- **WHAT IS REQUIRED**: The material below holds a span beginning at the line with "Aug 19, 2021, 8:14 AM" and ending at the line with "sports that don’t". Quote that span exactly, both ends included, and only that span.

(INFORMATION SHOWN Opens)

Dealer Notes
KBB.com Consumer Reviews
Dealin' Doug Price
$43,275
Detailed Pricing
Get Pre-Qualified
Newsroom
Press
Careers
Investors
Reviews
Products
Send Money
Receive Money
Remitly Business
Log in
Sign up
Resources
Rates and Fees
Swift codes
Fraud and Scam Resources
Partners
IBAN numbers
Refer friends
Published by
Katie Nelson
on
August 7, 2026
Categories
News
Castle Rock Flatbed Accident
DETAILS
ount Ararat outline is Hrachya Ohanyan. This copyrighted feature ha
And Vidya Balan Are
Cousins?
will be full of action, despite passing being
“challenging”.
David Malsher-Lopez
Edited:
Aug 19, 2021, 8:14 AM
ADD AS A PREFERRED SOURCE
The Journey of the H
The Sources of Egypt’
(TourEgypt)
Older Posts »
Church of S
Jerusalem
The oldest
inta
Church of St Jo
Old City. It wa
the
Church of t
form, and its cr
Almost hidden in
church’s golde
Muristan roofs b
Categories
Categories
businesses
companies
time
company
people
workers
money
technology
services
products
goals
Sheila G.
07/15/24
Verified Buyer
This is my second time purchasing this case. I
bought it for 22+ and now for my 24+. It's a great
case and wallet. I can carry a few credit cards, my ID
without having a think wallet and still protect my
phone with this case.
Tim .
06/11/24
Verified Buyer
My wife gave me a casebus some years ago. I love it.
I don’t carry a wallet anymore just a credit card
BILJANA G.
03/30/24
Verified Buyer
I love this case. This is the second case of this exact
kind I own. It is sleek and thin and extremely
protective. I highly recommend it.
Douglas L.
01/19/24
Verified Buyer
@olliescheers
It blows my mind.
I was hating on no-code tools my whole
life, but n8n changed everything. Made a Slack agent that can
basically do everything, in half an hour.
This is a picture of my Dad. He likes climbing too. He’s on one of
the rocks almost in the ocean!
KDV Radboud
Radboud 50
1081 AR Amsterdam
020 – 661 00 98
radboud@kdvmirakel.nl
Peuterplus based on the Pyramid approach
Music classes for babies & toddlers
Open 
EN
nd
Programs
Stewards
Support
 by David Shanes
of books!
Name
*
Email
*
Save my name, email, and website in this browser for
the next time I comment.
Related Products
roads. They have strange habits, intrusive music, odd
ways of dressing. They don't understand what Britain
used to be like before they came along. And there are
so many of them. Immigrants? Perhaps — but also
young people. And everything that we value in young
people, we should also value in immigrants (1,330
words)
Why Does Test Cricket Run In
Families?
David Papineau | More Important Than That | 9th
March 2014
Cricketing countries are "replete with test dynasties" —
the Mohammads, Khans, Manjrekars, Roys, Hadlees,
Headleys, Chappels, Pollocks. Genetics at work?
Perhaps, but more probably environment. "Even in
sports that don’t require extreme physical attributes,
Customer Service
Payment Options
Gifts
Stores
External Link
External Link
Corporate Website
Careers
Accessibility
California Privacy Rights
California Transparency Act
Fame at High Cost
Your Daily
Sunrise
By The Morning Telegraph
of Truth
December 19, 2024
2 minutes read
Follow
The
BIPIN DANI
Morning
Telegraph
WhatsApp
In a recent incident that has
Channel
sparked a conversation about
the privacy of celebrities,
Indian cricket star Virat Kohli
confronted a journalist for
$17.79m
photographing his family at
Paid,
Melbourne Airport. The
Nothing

(INFORMATION SHOWN Closes)

- **REPLY**:
Aug 19, 2021, 8:14 AM
ADD AS A PREFERRED SOURCE
The Journey of the H
The Sources of Egypt’
(TourEgypt)
Older Posts »
Church of S
Jerusalem
The oldest
inta
Church of St Jo
Old City. It wa
the
Church of t
form, and its cr
Almost hidden in
church’s golde
Muristan roofs b
Categories
Categories
businesses
companies
time
company
people
workers
money
technology
services
products
goals
Sheila G.
07/15/24
Verified Buyer
This is my second time purchasing this case. I
bought it for 22+ and now for my 24+. It's a great
case and wallet. I can carry a few credit cards, my ID
without having a think wallet and still protect my
phone with this case.
Tim .
06/11/24
Verified Buyer
My wife gave me a casebus some years ago. I love it.
I don’t carry a wallet anymore just a credit card
BILJANA G.
03/30/24
Verified Buyer
I love this case. This is the second case of this exact
kind I own. It is sleek and thin and extremely
protective. I highly recommend it.
Douglas L.
01/19/24
Verified Buyer
@olliescheers
It blows my mind.
I was hating on no-code tools my whole
life, but n8n changed everything. Made a Slack agent that can
basically do everything, in half an hour.
This is a picture of my Dad. He likes climbing too. He’s on one of
the rocks almost in the ocean!
KDV Radboud
Radboud 50
1081 AR Amsterdam
020 – 661 00 98
radboud@kdvmirakel.nl
Peuterplus based on the Pyramid approach
Music classes for babies & toddlers
Open 
EN
nd
Programs
Stewards
Support
 by David Shanes
of books!
Name
*
Email
*
Save my name, email, and website in this browser for
the next time I comment.
Related Products
roads. They have strange habits, intrusive music, odd
ways of dressing. They don't understand what Britain
used to be like before they came along. And there are
so many of them. Immigrants? Perhaps — but also
young people. And everything that we value in young
people, we should also value in immigrants (1,330
words)
Why Does Test Cricket Run In
Families?
David Papineau | More Important Than That | 9th
March 2014
Cricketing countries are "replete with test dynasties" —
the Mohammads, Khans, Manjrekars, Roys, Hadlees,
Headleys, Chappels, Pollocks. Genetics at work?
Perhaps, but more probably environment. "Even in
sports that don’t require extreme physical attributes,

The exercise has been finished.